At the time, I used logic to argue that both side's doomsayers were wrong. Now, we have actual data to prove them wrong. With the release of data from 11 representative states yesterday, that reality just began knocking on the naysayers' door. Now that some states have released data on what plans on their exchanges are going to actually cost, the ACA seems to be outperforming even the estimates of those in charge of implementing the law. Department of Health and Human Services just released a comprehensive analysis, showing the average premiums of those 11 states to be lower than even the previous HHS estimate.
Oops. All in all, the analysis of the data finds that the cost of the premium of the least expensive plan in the exchanges will be 18% lower than earlier estimates. For the states that have small business health plans data available, the difference between the new and the earlier estimates is even starker, at 24%. Remember, all these rates are before applying the premium subsidies under ACA, which those under 400% of poverty are eligible for on a sliding scale.

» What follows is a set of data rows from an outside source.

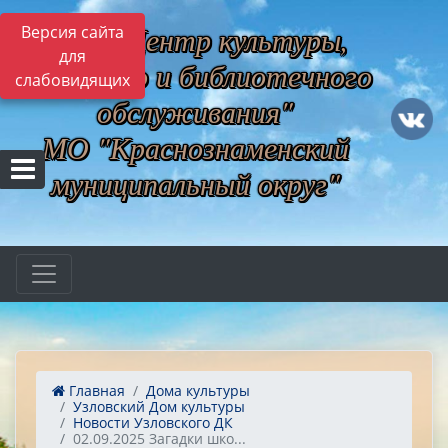
МБУ "Центр культуры,
Версия сайта
для
музейного и библиотечного
слабовидящих
обслуживания"
МО "Краснознаменский
муниципальный округ"
Главная
Дома культуры
Узловский Дом культуры
Новости Узловского ДК
02.09.2025 Загадки шко...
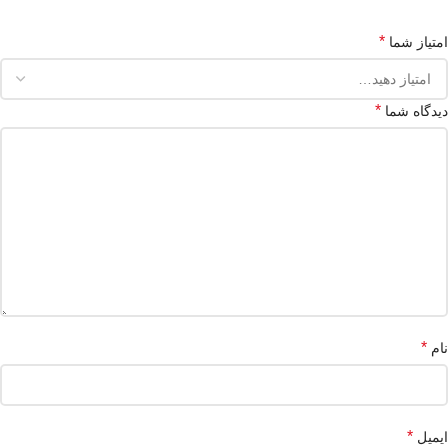
*
امتیاز شما
*
دیدگاه شما
*
نام
*
ایمیل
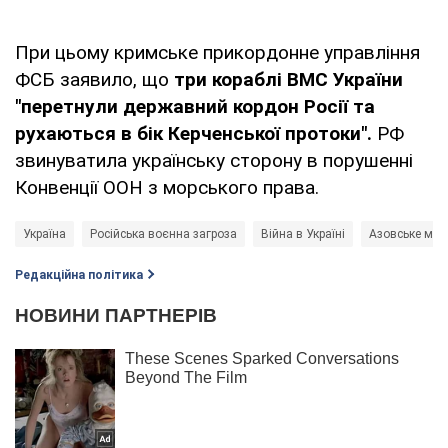
При цьому кримське прикордонне управління
ФСБ заявило, що
три кораблі ВМС України
"перетнули державний кордон Росії та
рухаються в бік Керченської протоки".
РФ
звинуватила українську сторону в порушенні
Конвенції ООН з морського права.
Україна
Російська воєнна загроза
Війна в Україні
Азовське мор
Редакційна політика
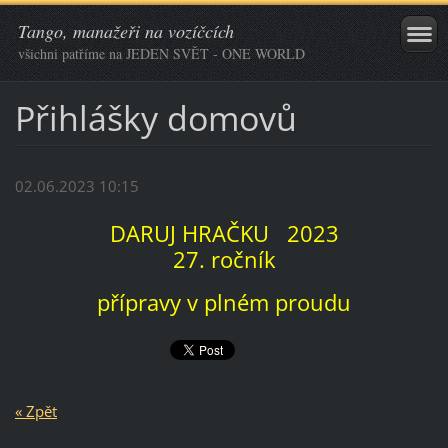
Tango, manažeři na vozíčcích
všichni patříme na JEDEN SVĚT - ONE WORLD
Přihlášky domovů
02.06.2023 10:15
DARUJ HRAČKU 2023
27. ročník
přípravy v plném proudu
« Zpět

And how does this compare to .. ahem... "industry estimates?" Well, the industry never actually put out average cost estimates in the fear of being ridiculed - oh, about now - but here's what the health insurance lobby, AHIP, said would happen should the devil's plan, I mean Obamacare, be allowed to take effect. An AHIP funded and publicized "study" estimated the premium of a 27-year-old healthy male to grow by 169% - almost tripling, and they estimated the cost of monthly premium of a 57-year-old unhealthy female to grow by 12% due to the horrible ACA. Another study by AHIP found that average individual premiums would increase by as much as 80% under ACA.
The industry and its lemmings in the media (particularly Avik Roy of Forbes - why do so many Indo-Americans on the political stage seem to exist for the sole purpose of embarrassing me?) will tell you that Obamacare is still increasing premiums in the individual market. And they're right, only if you compare low cost, high deductible and won't-be-there-when-you-need-it junk insurance (heck, in the example above, AHIP assumed insurance plans for the 27 and 55 year olds that paid, on average, only 55% of their expenses). But if you compare apples to apples - that is, good coverage to ACA's good coverage, you have to compare essentially the price of covering an individual in a group plan currently, since ACA guarantees individual plans that are at least as good and not junk insurance.

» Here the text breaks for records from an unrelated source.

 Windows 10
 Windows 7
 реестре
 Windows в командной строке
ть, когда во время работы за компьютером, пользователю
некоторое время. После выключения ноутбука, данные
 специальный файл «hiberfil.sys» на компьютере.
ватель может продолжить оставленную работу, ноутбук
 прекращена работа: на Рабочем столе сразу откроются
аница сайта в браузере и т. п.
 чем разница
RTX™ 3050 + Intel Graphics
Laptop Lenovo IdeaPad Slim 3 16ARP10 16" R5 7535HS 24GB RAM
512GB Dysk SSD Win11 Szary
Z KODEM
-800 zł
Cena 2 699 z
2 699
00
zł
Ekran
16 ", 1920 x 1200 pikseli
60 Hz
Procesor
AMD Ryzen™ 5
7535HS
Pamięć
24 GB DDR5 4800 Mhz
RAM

Going by that apples-to-apples comparison, rates are actually down from 2012. The Kaiser Foundation reports last year's group average premium at $468 a month for each individual. The new data from the 11 representative states show individual market premium rates averaging $352 - fully 25% lower. For the same quality coverage, of course, the current rates for the individual market are higher than small group rates, so the drop in cost is in fact larger.
The data for the small groups market has that rate averaging at $370, or 21% below 2012 rates.
It seems that common sense regulations - such as guaranteed coverage, community rating, restricting administrative spending by insurance companies (the president just pointed out yesterday that 8 million Americans will be getting rebate checks from their insurance companies in the next months, after 13 million checks last year), and a marketplace for shopping for insurance are good cost control measures as well. I also suspect part of this rate drop is due to the upcoming massive expansion of Medicaid (ahem... the real public option), which dramatically reduces uncompensated care, so that cost does not have to be distributed to the premiums for those who do carry insurance.
There is a side benefit to these lower rates, too: when the rates overall are lower, the government spends less money on subsidies, and that means both an even more positive impact on the deficit than previously thought, as well as the death of the GOP talking point of cost overruns.
I would say that the success of the Affordable Care Act is beyond prediction, but some of us who carefully saw what was going on back in 2009 and 2010 instead of being busy turning up the scream meter to 11 predicted exactly this was going to happen. Nonetheless, this success is phenomenal, and it should teach everyone some lessons. First, the role of regulations on business is essential to protecting consumers. Public regulation of private industry isn't just an essential part of good government, it is beneficial to the average consumer.
Second, and importantly for the liberals among us, market forces, combined with regulations that create a fair playing field and consumer protection, do work. The market and liberal policy are not inherently mutually exclusive; in fact, with the right regulatory framework, they can be quite complementary.
With the above piece, I do not expect to quell the far Right who think that the government is coming to get their guns and give free health care to blaaahhh people. Nor am I going to satisfy the screaming Left who will cling to their mantra that the president is merely delivering new business by the force of legal mandate that insurance companies couldn't otherwise get. I will never be able to stop the uber Right from being furious with the president because they think he's a communist, or the fringe Left from being furious with the president because he isn't one.
I can't convince them with facts because they aren't interested in facts. They never really feared that the ACA wouldn't work. In truth, their worst nightmare is that it will work, and when it does, it will speak well of pragmatism and ill of ideological rigidity. Well, ideologues, your worst nightmare is coming true.